Нариман сидел, стараясь сохранять гордое спокойствие. Но руки его так и плясали, сколько он ни пытался удержать их на коленях. И ноги дергались все сильней, заставляя подпрыгивать колени. И еще он никак не мог вспомнить, принял ли лекарства после обеда.
– Выслушайте меня, – сказал он, устав ожидать, пока успокоятся конечности. – В молодости меня контролировали родители и погубили те годы. По их милости я женился на вашей матери и погубил свою зрелость. Теперь вы хотите истерзать мою старость. Я этого не допущу.
– Ложь! – вспыхнула Куми. – Это ты погубил мамину жизнь и нашу с Джалом тоже! Я не потерплю ни одного дурного слова о маме!
– Ты только не расстраивайся, – пытался утихомирить сестру Джал, яростно поглаживая ручку кресла. – Я уверен, что сегодняшний случай послужит папе предостережением.
– И он поймет? – Куми злобно смотрела на отчима. – Или опять выйдет на улицу и переломает себе кости, на мою голову?
– Нет, нет, он будет хорошо вести себя. Будет сидеть дома, читать, отдыхать, слушать музыку и…
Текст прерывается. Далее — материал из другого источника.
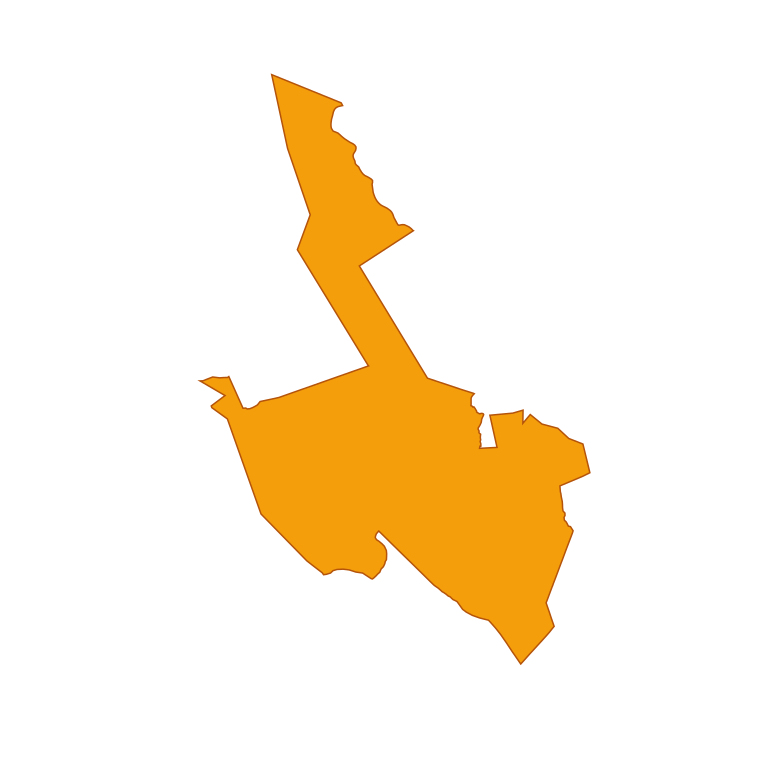 San Agustín Amatengo, Oaxaca, Mexico (orthographic projection), rotated 41°
{"feature_id": "50627088B33548030742406", "entity_name": "San Agustín Amatengo", "entity_type": "district", "adm_level": 2, "iso_a3": "MEX", "parent_name": "Mexico", "parent_adm1": "Oaxaca", "projection": "orthographic", "projection_center": [-96.811, 16.52], "detail": "fine", "context": "isolated", "style": "filled", "palette": "amber", "viewbox_px": 768, "rotation_deg": 41, "n_neighbors": 0, "source": "geoboundaries", "source_scale": "gbopen_adm2", "svg_char_len": 3781}
<svg xmlns="http://www.w3.org/2000/svg" viewBox="0 0 768 768"><g transform="rotate(41 384 384)"><path d="M573.5,298.8L559.2,303.9L544.2,303.4L529.5,310.6L514.4,311.1L514.6,322.6L506.1,312.5L500.3,321.5L484.4,338.1L510.9,357.7L498.3,369.9L497.2,368.0L497.9,367.5L497.5,366.9L496.2,365.5L494.3,364.4L493.6,362.7L492.1,361.5L491.1,360.3L489.9,358.5L488.2,358.6L487.5,358.3L486.6,357.1L485.9,356.8L484.7,356.4L483.9,355.3L483.8,354.1L483.4,352.0L482.6,349.3L481.9,348.1L480.9,346.6L480.2,344.6L479.8,343.0L479.3,341.7L478.6,341.4L478.0,341.5L477.2,341.9L476.4,342.7L476.0,343.6L475.1,343.9L473.8,344.2L472.4,344.4L471.7,343.7L469.9,343.1L468.8,342.7L466.8,342.3L466.4,343.1L464.8,342.9L463.8,343.3L463.2,342.4L462.3,341.3L460.7,339.5L460.0,338.7L459.1,337.6L458.6,336.4L458.4,334.3L458.5,332.1L457.7,332.3L444.8,337.9L413.0,351.1L287.9,311.1L305.6,249.0L304.9,249.1L302.7,248.9L300.0,249.0L297.6,249.6L295.0,250.4L293.6,251.4L292.4,252.7L291.7,253.8L290.6,254.7L289.4,254.5L288.2,254.1L287.2,253.7L285.6,253.1L284.3,252.6L282.4,251.9L280.7,250.9L279.1,250.0L277.2,249.3L275.3,249.0L273.2,249.1L271.0,249.3L268.2,250.0L266.1,250.6L263.7,251.0L261.2,250.9L259.1,250.6L257.0,250.0L254.7,249.1L252.1,247.7L250.0,246.4L248.2,244.8L246.5,243.3L243.9,241.0L243.2,239.5L241.8,237.9L240.0,237.7L237.3,238.1L235.0,238.6L233.0,239.2L230.7,239.3L228.2,238.9L226.7,238.4L225.0,237.9L222.5,236.8L219.3,236.8L217.6,236.4L215.9,234.9L213.0,233.6L211.0,232.2L210.0,230.4L209.3,226.3L208.2,224.4L207.2,223.4L205.1,222.9L202.8,223.1L199.8,223.9L196.3,224.4L193.2,224.8L189.6,224.9L187.3,224.8L184.7,224.8L181.9,225.7L179.8,226.5L178.3,226.1L176.5,225.5L175.1,224.4L173.5,222.7L172.2,220.9L170.6,218.4L169.3,215.6L167.3,211.8L166.5,209.2L166.6,206.8L167.4,204.7L168.4,203.3L170.1,201.0L167.3,199.9L96.3,224.2L156.7,269.5L217.3,304.7L230.5,339.5L359.2,380.2L360.5,380.4L352.7,394.1L322.5,447.3L313.6,463.0L310.9,466.7L302.0,478.5L302.1,480.8L302.2,482.8L301.5,485.0L300.3,488.1L298.9,490.7L297.1,492.6L295.5,492.8L293.5,494.8L262.0,480.2L261.6,481.8L259.2,483.9L255.9,487.2L250.1,491.1L245.2,500.4L243.1,502.4L271.6,497.0L268.0,513.9L269.6,514.8L288.7,513.1L376.5,562.8L441.8,568.1L449.4,567.7L459.6,567.1L461.4,567.0L463.5,567.6L465.4,565.4L467.7,561.7L468.0,558.3L470.2,554.8L474.6,550.6L478.1,548.2L479.8,547.1L486.1,544.4L491.9,540.7L496.3,540.1L502.1,539.3L503.2,538.7L503.6,536.6L503.9,533.6L503.9,531.8L504.3,528.9L503.2,525.6L503.4,522.3L502.5,519.1L501.4,517.1L501.1,515.0L499.2,512.6L497.4,510.4L495.0,508.1L490.7,506.2L487.2,505.9L483.4,506.0L480.5,506.4L478.2,505.7L477.3,504.2L476.5,502.0L476.5,499.9L476.5,498.4L480.3,498.6L491.7,499.3L492.9,499.4L494.7,499.5L496.2,499.6L511.3,500.5L518.1,500.9L518.5,500.9L526.9,501.4L538.4,502.1L547.7,502.7L553.1,503.0L554.3,503.0L558.8,502.5L561.8,502.5L564.1,502.6L566.0,502.2L568.8,501.9L571.4,501.9L572.1,501.7L573.8,501.2L574.7,501.3L575.5,501.4L577.7,501.4L580.0,500.7L582.0,500.3L588.7,501.9L591.2,502.5L593.7,502.3L595.6,502.2L601.8,500.8L602.3,500.7L602.6,500.6L609.5,497.9L614.3,495.5L617.8,493.7L620.7,494.0L628.2,495.0L628.8,495.1L635.2,496.3L637.4,496.8L640.5,497.6L646.9,499.2L649.3,499.9L657.2,502.1L658.1,502.3L670.9,505.6L671.0,501.7L671.1,492.3L671.2,488.8L671.3,485.2L671.5,476.9L671.6,472.0L671.7,466.7L671.7,463.0L671.5,458.3L671.4,455.3L663.6,450.8L657.9,447.4L655.6,446.1L649.9,442.8L649.2,440.8L644.0,426.9L643.7,425.9L642.5,422.9L642.3,422.3L640.3,416.8L635.1,402.9L633.8,399.3L630.4,390.3L625.1,375.9L623.9,372.7L623.0,370.7L620.3,369.9L618.3,369.3L616.4,370.3L613.5,369.1L611.6,368.5L609.6,368.5L607.4,366.6L606.9,364.5L605.2,362.7L602.4,362.4L599.9,360.2L597.8,357.9L595.6,355.7L591.9,352.9L589.4,350.7L587.9,349.7L583.6,345.5L594.6,323.1L597.6,315.9L573.5,298.8Z" fill="#f59e0b" stroke="#b45309" stroke-width="1.5"/></g></svg>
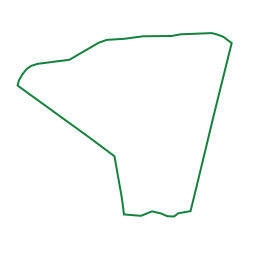 Montanhas, Rio Grande do Norte, Brazil (Mercator projection), rotated 177°
{"feature_id": "56859067B36575114506643", "entity_name": "Montanhas", "entity_type": "district", "adm_level": 2, "iso_a3": "BRA", "parent_name": "Brazil", "parent_adm1": "Rio Grande do Norte", "projection": "mercator", "projection_center": [-35.285, -6.496], "detail": "fine", "context": "isolated", "style": "outline", "palette": "green", "viewbox_px": 256, "rotation_deg": 177, "n_neighbors": 0, "source": "geoboundaries", "source_scale": "gbopen_adm2", "svg_char_len": 548}
<svg xmlns="http://www.w3.org/2000/svg" viewBox="0 0 256 256"><g transform="rotate(177 128 128)"><path d="M236.0,176.1L168.4,121.6L143.0,100.5L138.0,60.1L137.4,53.4L136.5,41.9L119.7,39.6L108.4,43.5L99.4,40.9L93.4,37.9L86.7,37.2L82.3,40.2L69.9,41.7L61.5,69.6L44.4,127.1L41.2,137.9L20.0,207.4L28.1,214.1L33.3,216.4L39.4,218.4L70.7,218.8L79.7,217.6L91.3,218.1L108.1,218.8L126.7,217.3L144.7,217.1L152.8,214.7L183.0,199.2L215.0,196.8L221.5,195.1L226.1,192.2L230.5,187.3L234.5,181.1L236.0,176.1Z" fill="none" stroke="#15803d" stroke-width="2"/></g></svg>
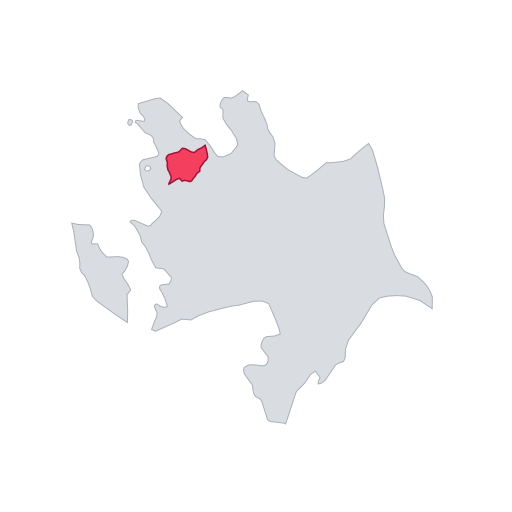 location of Şəmkir within Azerbaijan, rotated 22°
{"feature_id": "AZE-1685", "entity_name": "Şəmkir", "entity_type": "District", "adm_level": 1, "iso_a3": "AZE", "parent_name": "Azerbaijan", "parent_adm1": "", "projection": "orthographic", "projection_center": [46.049, 40.847], "detail": "fine", "context": "in_parent", "style": "filled", "palette": "rose", "viewbox_px": 512, "rotation_deg": 22, "n_neighbors": 0, "source": "natural_earth", "source_scale": "10m", "svg_char_len": 4054}
<svg xmlns="http://www.w3.org/2000/svg" viewBox="0 0 512 512"><g transform="rotate(22 256 256)"><path d="M346.4,400.6L344.5,400.5L330.8,404.2L327.9,403.3L315.8,388.6L313.3,387.0L308.3,386.5L305.2,384.1L302.7,380.1L301.3,377.2L289.0,369.4L287.2,366.4L286.8,363.8L288.6,361.4L290.6,359.4L296.4,357.2L303.3,355.3L305.4,354.0L306.5,351.8L306.4,348.4L305.1,345.0L295.1,339.0L294.0,336.4L293.6,333.1L294.1,329.7L295.6,327.0L303.5,323.1L307.7,319.2L304.9,315.1L296.1,305.7L285.6,295.4L278.8,295.4L271.0,298.7L258.5,308.0L251.6,311.9L242.6,318.4L232.8,325.7L224.7,333.3L219.7,339.6L210.7,342.4L206.1,347.7L191.0,363.4L186.7,363.3L186.4,355.5L186.6,349.3L185.6,345.8L180.7,341.0L180.6,338.9L181.9,337.6L185.7,338.3L190.5,338.0L192.8,336.1L187.6,329.7L183.0,325.5L179.1,322.6L178.2,320.9L178.2,319.6L179.0,318.2L185.7,314.6L186.3,311.4L185.9,307.8L175.3,302.5L167.4,304.5L160.3,298.5L155.8,293.8L150.1,288.9L145.1,286.1L140.3,279.9L131.9,273.4L126.5,271.6L126.6,270.6L127.6,269.4L129.8,268.5L144.8,268.8L146.6,267.6L147.5,264.8L149.6,260.8L152.0,254.8L151.8,249.7L136.8,241.5L126.0,234.0L118.6,224.0L113.6,214.9L113.8,211.9L115.3,209.0L126.9,200.8L127.6,198.6L127.4,197.1L123.3,192.8L118.2,188.4L116.6,185.2L113.4,183.5L107.2,183.3L96.4,177.8L94.1,177.3L93.6,176.2L94.2,175.1L101.9,173.0L101.8,171.2L99.5,168.8L95.2,167.0L91.2,162.7L89.9,158.8L103.9,147.6L108.0,145.4L117.1,147.5L135.9,155.1L134.6,159.3L136.5,161.7L140.8,164.9L149.1,168.1L156.2,169.8L159.7,168.4L165.1,167.2L172.2,170.9L178.7,175.6L182.0,177.5L183.7,178.0L188.6,176.4L194.5,170.3L196.8,162.9L197.4,159.4L193.9,154.5L186.8,149.3L178.9,144.7L173.7,140.6L170.5,132.5L167.2,131.6L166.4,130.6L165.8,127.8L166.0,124.0L167.1,121.0L170.3,119.7L173.5,119.2L176.4,116.4L180.0,110.8L181.6,107.8L188.5,109.5L189.4,114.4L190.6,115.5L193.5,114.9L198.2,112.8L202.0,114.3L206.9,120.2L213.7,126.4L217.4,130.6L218.9,133.5L222.3,136.2L227.4,139.5L231.5,144.6L235.3,156.6L238.9,159.3L252.1,163.7L256.7,164.5L269.5,165.9L274.0,164.7L280.4,154.2L286.1,143.3L291.6,141.0L301.4,135.6L307.3,130.6L309.6,125.2L315.0,115.1L318.3,109.5L324.3,114.2L334.9,127.4L350.1,148.8L353.9,154.8L356.5,161.9L358.9,170.6L362.5,178.1L378.1,196.9L384.8,203.8L395.7,212.7L399.5,214.6L404.5,214.9L413.5,214.6L422.0,217.8L426.2,220.2L430.7,223.6L434.7,227.7L439.1,238.9L424.4,235.8L409.8,237.1L401.6,239.9L393.8,243.5L386.3,248.5L381.8,257.9L378.5,279.2L373.3,299.2L373.8,308.4L376.8,317.1L376.6,321.3L373.9,323.2L370.6,327.0L366.7,345.4L364.5,349.1L361.6,351.4L360.8,349.3L360.8,344.5L354.1,340.6L350.9,345.4L348.8,355.5L344.4,366.2L344.2,368.2L346.4,400.6ZM125.0,216.9L125.7,214.1L123.9,212.8L121.9,212.7L120.3,214.1L120.2,217.6L122.5,218.3L125.0,216.9ZM76.1,299.1L73.9,296.1L72.9,294.5L79.5,293.3L90.3,289.5L93.3,291.4L96.4,295.4L97.9,298.8L98.2,305.2L99.4,306.2L104.7,304.1L107.1,306.7L111.1,309.8L118.2,312.9L128.4,308.2L133.4,307.0L137.6,307.1L139.8,308.6L140.6,313.5L139.8,319.6L138.6,322.9L140.7,325.4L149.1,331.2L152.6,334.5L150.9,340.1L157.1,353.9L159.2,359.2L161.7,365.8L148.8,363.2L125.7,357.6L119.4,354.7L113.5,347.0L109.9,343.2L104.7,338.5L100.3,336.6L97.1,333.3L95.3,328.4L92.6,323.9L87.9,318.7L77.4,300.9L76.1,299.1ZM91.1,181.4L89.7,182.3L87.5,181.3L86.9,179.2L87.1,176.9L89.2,176.4L90.9,177.0L91.4,179.1L91.1,181.4Z" fill="#d9dde1" stroke="#a8b0b8" stroke-width="1"/><path d="M172.1,198.4L171.1,200.2L170.1,201.9L169.9,203.6L169.7,205.2L169.2,206.5L168.7,207.7L168.5,209.2L168.1,210.7L166.4,212.0L164.3,212.0L161.6,212.6L159.2,214.3L156.1,212.6L153.6,214.8L151.0,218.5L148.4,222.0L147.9,221.0L148.4,220.0L148.2,218.0L148.4,216.1L147.0,213.5L144.5,211.1L141.8,208.8L139.7,205.4L139.3,203.7L138.5,202.2L137.3,200.8L136.1,199.2L136.1,196.6L137.3,194.5L139.2,193.2L141.0,191.6L143.2,190.1L145.3,188.6L146.5,186.0L147.5,183.6L150.6,183.0L153.8,183.4L157.1,183.8L160.2,183.1L160.7,181.9L161.3,180.6L162.0,179.6L162.7,178.6L165.3,175.8L167.3,172.4L170.1,176.0L172.7,179.7L174.2,182.6L173.9,185.6L172.9,187.3L172.4,189.3L172.1,190.9L171.6,192.3L171.0,195.4L172.1,198.4Z" fill="#f43f5e" stroke="#9f1239" stroke-width="1.5"/></g></svg>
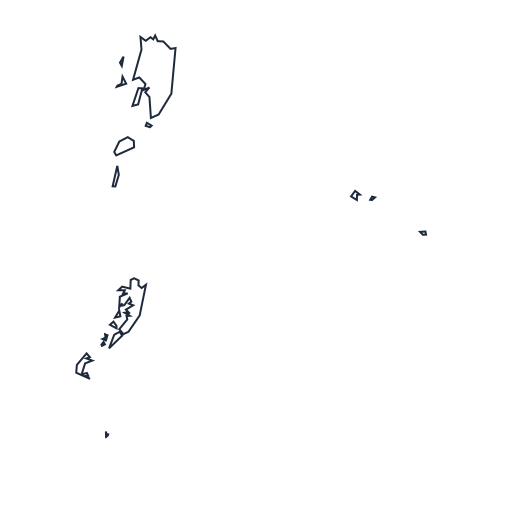 the district of Sumenep, Jawa Timur, Indonesia, rotated 99°
{"feature_id": "22746128B46307112426649", "entity_name": "Sumenep", "entity_type": "district", "adm_level": 2, "iso_a3": "IDN", "parent_name": "Indonesia", "parent_adm1": "Jawa Timur", "projection": "albers", "projection_center": [115.069, -6.151], "detail": "medium", "context": "isolated", "style": "outline", "palette": "slate", "viewbox_px": 512, "rotation_deg": 99, "n_neighbors": 0, "source": "geoboundaries", "source_scale": "gbopen_adm2", "svg_char_len": 1960}
<svg xmlns="http://www.w3.org/2000/svg" viewBox="0 0 512 512"><g transform="rotate(99 256 256)"><path d="M57.7,404.4L70.0,401.4L101.2,405.0L97.9,399.2L103.4,392.1L109.5,392.9L106.3,387.7L111.6,391.0L115.7,386.1L136.1,381.4L131.5,374.3L108.9,365.0L63.2,368.0L64.8,372.8L58.6,381.1L59.2,386.7L54.0,390.1L58.1,391.4L56.4,394.4L60.7,398.6L57.7,404.4ZM332.9,361.6L301.6,360.2L305.5,363.9L303.4,367.5L298.5,368.1L297.1,372.9L299.2,376.0L307.9,375.0L307.2,383.4L311.4,386.7L310.4,380.2L313.9,381.4L313.0,376.9L317.5,384.1L328.0,383.1L323.7,380.7L326.1,381.1L325.2,378.4L317.1,374.3L320.6,372.0L322.9,374.1L323.9,369.6L329.3,376.1L332.1,372.3L332.7,372.8L332.0,375.3L332.6,376.9L334.8,371.4L335.5,374.5L338.8,373.2L349.7,379.6L353.9,374.7L350.8,370.1L332.9,361.6ZM167.7,393.4L161.4,394.7L158.7,401.3L164.3,408.9L175.4,412.3L178.5,409.8L167.7,393.4ZM403.3,400.7L401.3,405.7L400.6,403.0L398.0,404.7L400.2,409.7L388.8,408.0L384.9,401.3L383.7,407.5L381.9,404.3L378.7,408.1L391.6,415.9L399.4,415.3L403.3,400.7ZM108.6,398.4L127.1,401.5L124.7,396.1L108.2,394.5L108.6,398.4ZM355.6,375.7L352.2,378.8L355.9,383.7L370.2,386.7L355.6,375.7ZM209.3,405.8L197.3,404.2L188.7,407.1L209.6,408.5L209.3,405.8ZM179.1,163.0L176.2,168.3L182.3,171.4L184.9,165.1L179.8,165.8L179.1,163.0ZM106.1,411.2L99.7,415.9L107.0,415.8L109.5,419.6L110.7,420.0L106.1,411.2ZM338.9,385.6L336.8,380.5L331.3,382.5L338.9,385.6ZM89.3,418.3L79.8,418.0L86.3,420.6L89.3,418.3ZM349.3,382.4L346.8,382.9L343.1,386.5L346.8,389.5L349.3,382.4ZM208.3,91.4L205.3,92.5L206.5,97.7L208.9,94.5L208.3,91.4ZM144.7,385.3L145.4,380.9L143.6,379.5L141.5,384.6L144.7,385.3ZM362.9,391.0L357.5,390.3L356.9,392.8L360.2,391.9L362.0,394.6L362.9,391.0ZM179.5,147.6L179.2,150.6L182.6,152.0L182.6,150.2L179.5,147.6ZM456.0,374.2L455.3,374.1L455.3,374.3L455.9,374.2L457.3,375.1L452.8,376.8L458.0,375.8L456.9,374.6L456.0,374.2ZM366.9,391.4L364.7,393.1L367.7,394.8L368.8,394.1L366.9,391.4Z" fill="none" stroke="#1e293b" stroke-width="2"/></g></svg>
– Я хочу это от него услышать!
Нариман сохранял спокойствие, занятый полезным делом: он уже расстегнул пояс и перешел к развязыванию шнурков.
– Если ты не желаешь слушаться нас, можешь спросить, что твоя дочь об этом думает, когда она завтра придет, – предложила Куми. – Твоя плоть и кровь, не то что мы с Джалом, второй сорт.
– Вот это ты совершенно напрасно.
– Слушай, – вздохнул Джал, – Роксана с семьей придет на папин день рождения. Давайте не будем завтра ссориться.
– При чем тут ссора? – возразила Куми. – Просто обсудим все серьезно, как взрослые люди.
Джал и Куми безоглядно полюбили Роксану с момента ее появления на свет, хоть и приходилась она им не родной, а сводной сестрой. Джалу тогда было четырнадцать, Куми – двенадцать, поэтому у них не возникло ощущения, что с рождением малышки они оказались на втором плане, они не терзались ревностью, завистью или даже ненавистью – теми сложными чувствами, которые новорожденные нередко вызывают у братьев и сестер, близких к ним по возрасту.